Run verl by tractorun
In this notebook we run Verl on the Tracto.ai platform. As an example, we will use this notebook, but instead of using 1 GPU, we will utilize all 8.
To run this notebook, use the following Docker image.
ROM ubuntu:22.04
USER root
RUN apt-get update && apt-get install -y \
software-properties-common \
&& add-apt-repository ppa:deadsnakes/ppa \
&& apt-get update && apt-get install -y \
python3.10 \
python3.10-venv \
python3.10-dev
RUN apt-get install wget --yes
RUN wget https://bootstrap.pypa.io/get-pip.py && python3.10 get-pip.py
RUN update-alternatives --install /usr/bin/python3 python3 /usr/bin/python3.10 1
RUN wget https://developer.download.nvidia.com/compute/cuda/repos/ubuntu2204/x86_64/cuda-keyring_1.1-1_all.deb
RUN dpkg -i cuda-keyring_1.1-1_all.deb
RUN apt-get update
RUN apt-get -y install cuda-toolkit-12-4
ENV PATH /usr/local/cuda-12.4/bin:$PATH
ENV CUDA_HOME /usr/local/cuda-12.4
RUN pip3 install --upgrade pip setuptools wheel
RUN pip3 install torchvision==0.19.0
RUN pip install --pre torch==2.4.0 --index-url https://download.pytorch.org/whl/nightly/cu121
RUN pip install vllm==0.6.3
RUN pip install -U "huggingface_hub[cli]"
RUN pip install tractorun
RUN apt-get install git --yes
RUN mkdir /verl_repo && git clone https://github.com/volcengine/verl /verl_repo && cd /verl_repo && pip3 install -e . -U
RUN pip3 install flash-attn --no-build-isolation
RUN mkdir /models && huggingface-cli download Qwen/Qwen2.5-0.5B-Instruct --local-dir /models/Qwen2.5-0.5B-Instruct
RUN mkdir /data && mkdir /gsm8k && python3 /verl_repo/examples/data_preprocess/gsm8k.py --local_dir /data/gsm8k
from tractorun.run import prepare_and_get_toolbox
from tractorun.backend.generic import GenericBackend
from tractorun.run import run
from tractorun.resources import Resources
from tractorun.mesh import Mesh
from tractorun.stderr_reader import StderrMode
import subprocess
import sys
import os
def controller(toolbox):
command = [
r"PYTHONUNBUFFERED=1 python3 -m verl.trainer.main_ppo data.train_files=/data/gsm8k/train.parquet "

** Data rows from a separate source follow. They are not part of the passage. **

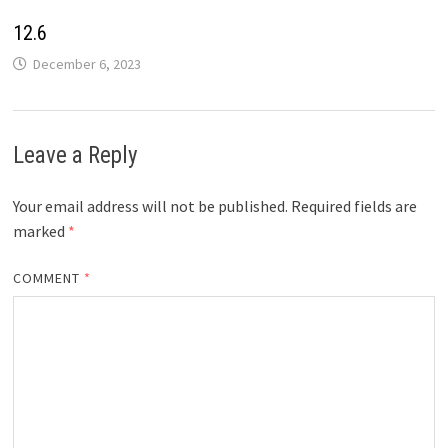
12.6
December 6, 2023
Leave a Reply
Your email address will not be published.
Required fields are
marked
*
COMMENT
*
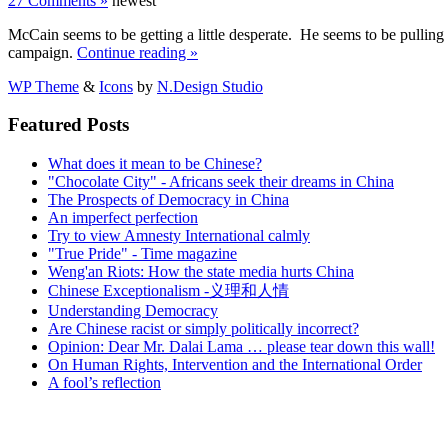
27 Comments »
newest
McCain seems to be getting a little desperate. He seems to be pulling 
campaign.
Continue reading »
WP Theme
&
Icons
by
N.Design Studio
Featured Posts
What does it mean to be Chinese?
"Chocolate City" - Africans seek their dreams in China
The Prospects of Democracy in China
An imperfect perfection
Try to view Amnesty International calmly
"True Pride" - Time magazine
Weng'an Riots: How the state media hurts China
Chinese Exceptionalism -义理和人情
Understanding Democracy
Are Chinese racist or simply politically incorrect?
Opinion: Dear Mr. Dalai Lama … please tear down this wall!
On Human Rights, Intervention and the International Order
A fool’s reflection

r"data.val_files=/data/gsm8k/test.parquet data.train_batch_size=128 data.val_batch_size=656 "
r"data.max_prompt_length=512 data.max_response_length=256 actor_rollout_ref.model.path=/models/Qwen2.5-0.5B-Instruct "

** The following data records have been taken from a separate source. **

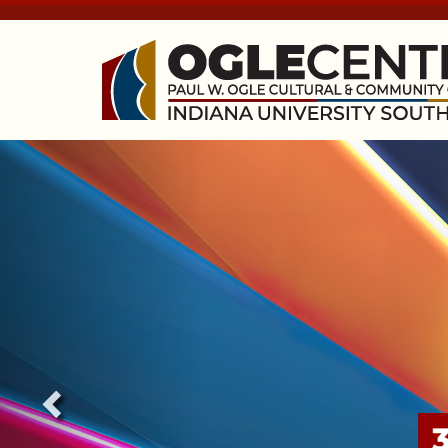
Previous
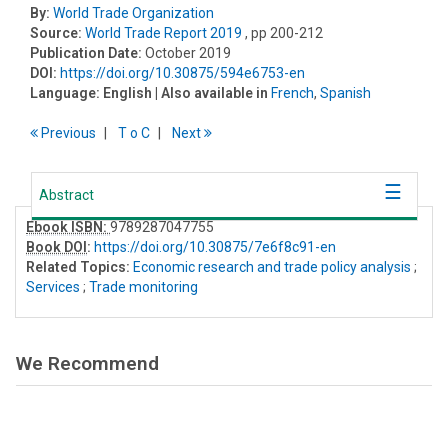
By:
World Trade Organization
Source:
World Trade Report 2019
, pp 200-212
Publication Date:
October 2019
DOI:
https://doi.org/10.30875/594e6753-en
Language:
English
| Also available in
French
,
Spanish
Previous
T
o
C
Next
Abstract
Ebook ISBN:
9789287047755
Book DOI
:
https://doi.org/10.30875/7e6f8c91-en
Related Topics:
Economic research and trade policy analysis
;
Services
;
Trade monitoring
We Recommend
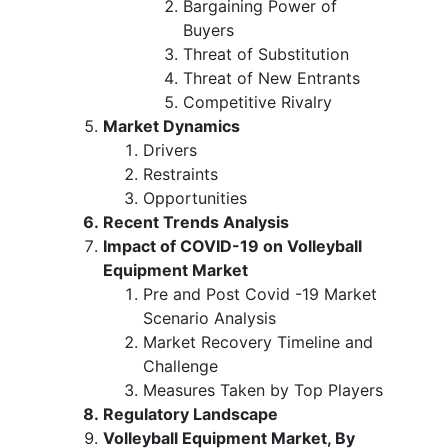
Bargaining Power of
Buyers
Threat of Substitution
Threat of New Entrants
Competitive Rivalry
Market Dynamics
Drivers
Restraints
Opportunities
Recent Trends Analysis
Impact of COVID-19 on Volleyball
Equipment Market
Pre and Post Covid -19 Market
Scenario Analysis
Market Recovery Timeline and
Challenge
Measures Taken by Top Players
Regulatory Landscape
Volleyball Equipment Market, By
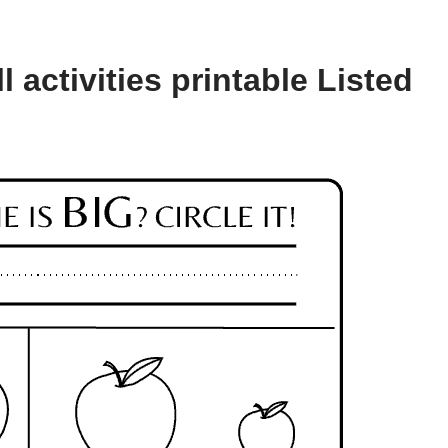
 activities printable Listed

r"actor_rollout_ref.actor.optim.lr=1e-6 actor_rollout_ref.actor.ppo_mini_batch_size=64 "
r"actor_rollout_ref.actor.ppo_micro_batch_size=8 actor_rollout_ref.rollout.log_prob_micro_batch_size_per_gpu=1 "
r"actor_rollout_ref.rollout.tensor_model_parallel_size=1 actor_rollout_ref.rollout.gpu_memory_utilization=0.4 "

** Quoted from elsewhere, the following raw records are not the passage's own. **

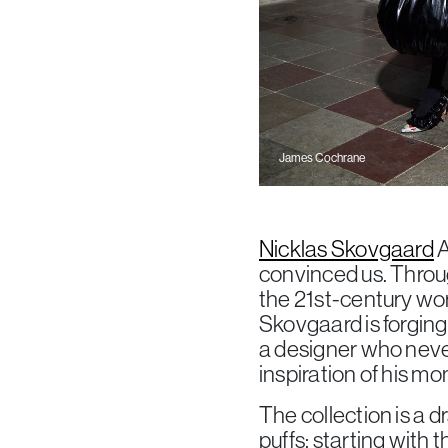
James Cochrane
Nicklas Skovgaard
A
convinced us. Throug
the 21st-century wor
Skovgaard is forging
a designer who never
inspiration of his mo
The collection is a 
puffs: starting with 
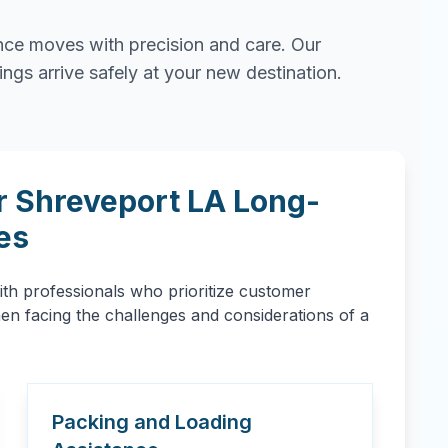
ce moves with precision and care. Our
gs arrive safely at your new destination.
r
Shreveport
LA
Long-
es
h professionals who prioritize customer
when facing the challenges and considerations of a
Packing and Loading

r"actor_rollout_ref.ref.log_prob_micro_batch_size_per_gpu=4 critic.optim.lr=1e-5 "
r"critic.model.path=/models/Qwen2.5-0.5B-Instruct critic.ppo_micro_batch_size=8 "
r"algorithm.kl_ctrl.kl_coef=0.001 +trainer.val_before_train=False trainer.default_hdfs_dir=null "
r"trainer.n_gpus_per_node=8 trainer.nnodes=1 trainer.save_freq=10 trainer.test_freq=10 "
r"trainer.total_epochs=1 trainer.logger=[console]"
]
os.environ["VLLM_ATTENTION_BACKEND"] = "XFORMERS"
process = subprocess.run(command, shell=True, stdout=sys.stdout, stderr=sys.stderr, env=os.environ)
assert process.returncode == 0
run(
controller,
yt_path="//tmp/verl",
resources=Resources(
memory_limit=644245094400, # 600 GiB
cpu_limit=20,
),
mesh=Mesh(
node_count=1,
process_per_node=1,
# WARNING: on playground you have only 1 host with 1 gpu
# please set
# gpu_per_process=8,
gpu_per_process=8,
pool_trees=["gpu_h100"],
),
proxy_stderr_mode=StderrMode.primary,
backend=GenericBackend(),
docker_image="cr.eu-north1.nebius.cloud/e00faee7vas5hpsh3s/chiffa/verl:v6",
)